Written request: Copy out every line of the material below word for word, but leave the pictures out.

Data for this exercise:
+---+

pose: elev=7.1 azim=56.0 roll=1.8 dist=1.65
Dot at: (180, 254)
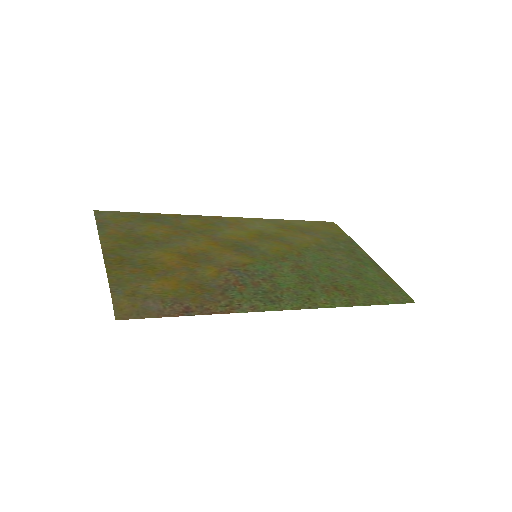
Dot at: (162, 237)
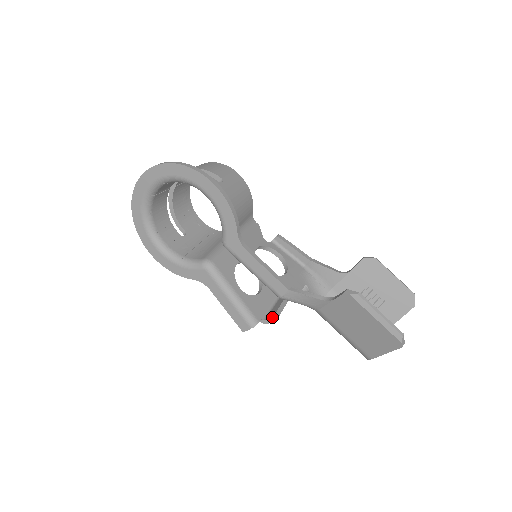
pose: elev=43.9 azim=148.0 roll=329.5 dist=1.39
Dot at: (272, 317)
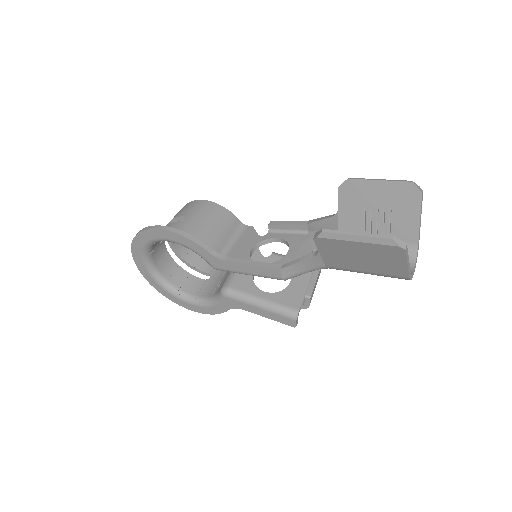
Dot at: (305, 299)
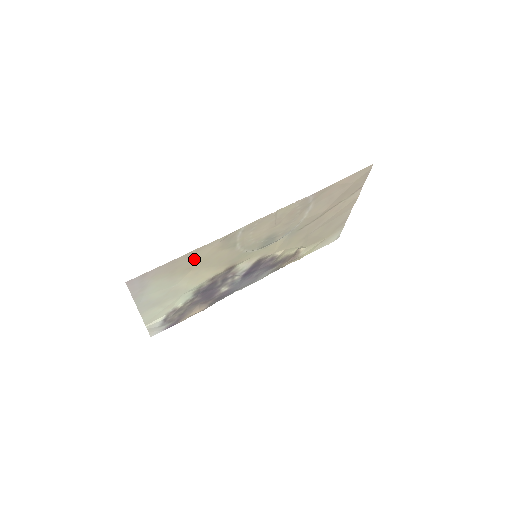
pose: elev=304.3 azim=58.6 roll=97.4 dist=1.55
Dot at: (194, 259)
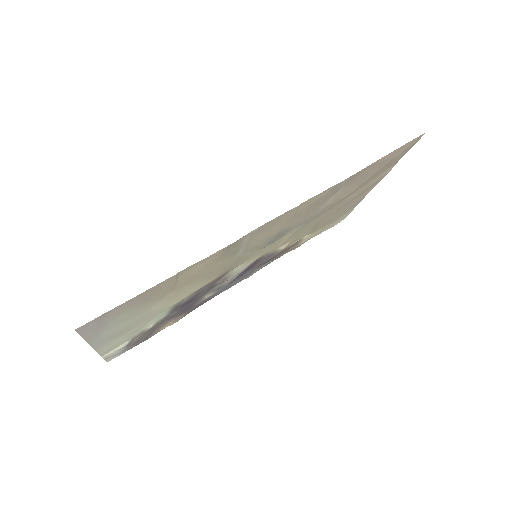
Dot at: (179, 279)
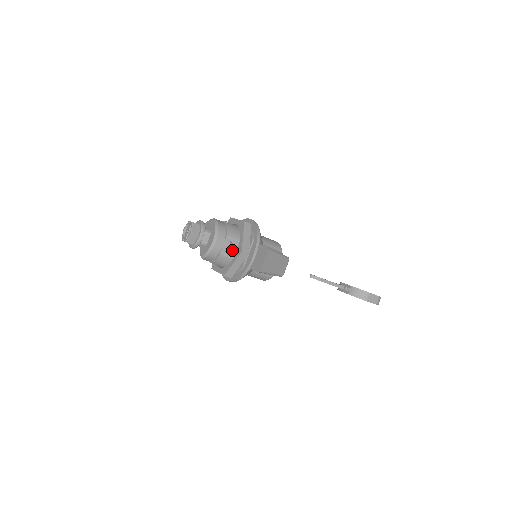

+---+

Finished exercise:
pose: elev=7.1 azim=56.0 roll=1.8 dist=1.65
Dot at: (180, 254)
Dot at: (162, 237)
pose: elev=43.9 azim=148.0 roll=329.5 dist=1.39
Dot at: (272, 317)
Dot at: (305, 299)
pose: elev=304.3 azim=58.6 roll=97.4 dist=1.55
Dot at: (194, 259)
Dot at: (179, 279)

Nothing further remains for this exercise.